Anyway, I thought it was an interesting thread for those who were looking more for a specific “if someone crosses this exact point, I want to trigger a home automation event” rather then the more general “if there’s motion in the yard” security case.

And here is @eric182 's Photo from that thread showing the narrow detection sensor in place.

The old ST motion sensors fit nicely in a 4" PVC pipe. I use one in the backyard to trigger an Arlo camera when the gate opens. The pipe (4"x2’), w drain cap) is attached under a bay window ledge via magnets for easy removal to replace batteries. Its still a work in progress (want to find something screw on to mount the sensor), but easy to find water-tight parts for the pipe at the hardware store… We’ll see how this holds up in the winter.

Will this work using LED spotlight as you’ve described above with the FGS-212 (240v) version. It is just that I’ve heard somewhere that the dry contacts on the above FGS-212 can fuse together if your using LED’s. Saw this on an Amazon review page somewhere so it’s knocked me off my quest a little lol.

I have a basic LED light with a sensor attached covering my driveway and simply want to have this activate the lights on in the house when the motion picks something up at night.

Hope this makes sense any help would be great thanks

@Navat604 or anyone else that might know the answer to this :slight_smile:

Question 1: So the drawing above is a dual relay switch correct?
Question 2: Can you add another circuit for a second set of lights on here using the S1 and L2 spare terminals?

Thanks

Yes they are dual relay and we are using both relay.
The motion sensor is using s2(switch trigger for L2 load). So whenever S2 is triggered. L2 will have voltage. The reason we don’t use L2 here is because we just want to know the trigger from the motion s2 and not care about the state of L2.

S1 is trigger for L1 and same as above. We are only using L1 to control the light and not using the trigger S1.
Does that make sense?

@Navat604
What’s the purpose of neutral switching?
One relay should be enough to control one light, freeing second relay for another

So you have full control of the light instead of the motion sensor. One example would be you want to know the motion but don’t want the light on.

@Navat604 that sounds perfect thanks for claering up my question :smile:

@Navat604
So if you do not activate neutral and go to change bulb and have motion you also get a shock as voltage now is live?
Also, what if neutral is spliced somewhere and now you break it?

Sorry I misunderstood you question earlier. This is a dual relay module so the internal 2 relays share the same incoming neutral and line hot.

I’m having this exact same issue and wondering the same thing! Did you ever find a load? I’d hate to have to put on a small resistor to achieve this.

I never found a solution. I emailed the manufacturer, but never got a response from them. I did a quick check on adding a resistor, but it seemed like I would have to duplicate a 60 watt bulb and didn’t know how to safely dissipate the heat.

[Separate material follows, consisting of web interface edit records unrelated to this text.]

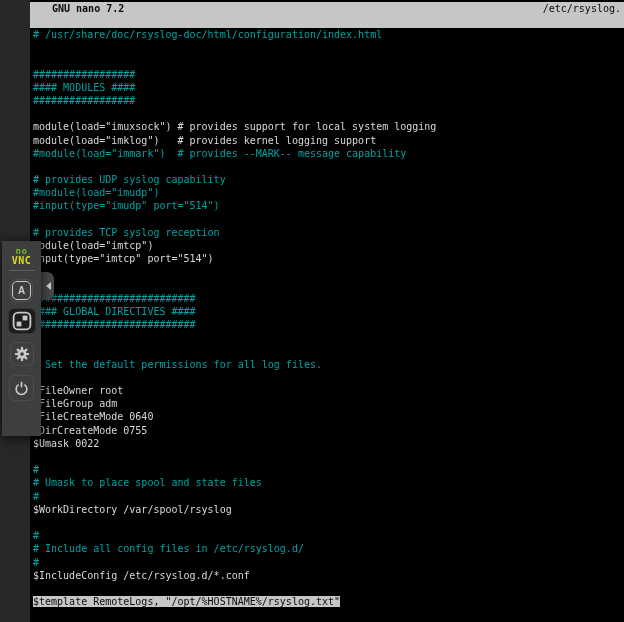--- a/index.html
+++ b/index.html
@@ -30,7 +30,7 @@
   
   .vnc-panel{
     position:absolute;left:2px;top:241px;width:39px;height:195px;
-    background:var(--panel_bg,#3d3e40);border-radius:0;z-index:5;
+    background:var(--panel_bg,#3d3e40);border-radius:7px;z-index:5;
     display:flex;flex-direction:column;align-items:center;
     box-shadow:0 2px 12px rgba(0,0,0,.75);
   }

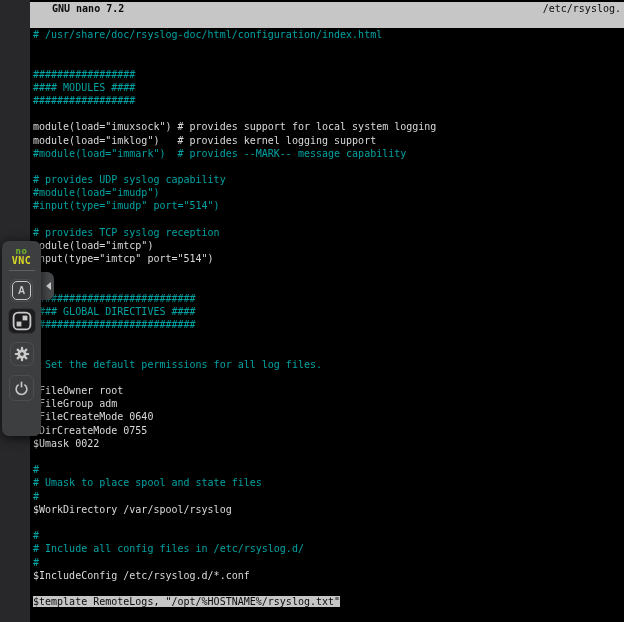--- a/index.html
+++ b/index.html
@@ -26,7 +26,7 @@
   .txt{white-space:pre;}
   .c .txt{color:var(--comment,#00a2a2);}
   .w .txt{color:var(--text,#d9d9d9);}
-  .s .txt{background:var(--reverse_bg,#c6c6c6);color:var(--reverse_fg,#0b0b0b);}
+  .s .txt{background:var(--reverse_bg,#c6c6c6);color:var(--reverse_fg,#0b0b0b);padding-left:16px;}
   
   .vnc-panel{
     position:absolute;left:2px;top:241px;width:39px;height:195px;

Just a quick check to confirm it requires a load and not the z-wave switch wiring. Remove the light bulb and check for voltage when motion.
60watt minimum seems odd. That means it will not work with LED bulb at all?

You might be right. Right now I have the S2 wire connected to the detector output along with the LED bulbs just so I can at least tell that the motion detector has tripped. I used the S1 input for my manual wall switch to manually turn the lights on. I can turn the lights on programmatically, but if the motion detector is tripped, it turns on the bulbs and I lose control and only get reporting. My goal would be to only have the bulbs connected to the output of the z-wave switch and not also connected to the motion detector output.

Correct, it does require a load. Wiring is fine and works just fine as long as a load is also attached to the output of the motion sensor. Using a single 9 watt LED is barely enough (meaning not reliably). I think mine needs about 25 watts. I’m assuming all motion sensors are not built this way so now to find one that does not require the load.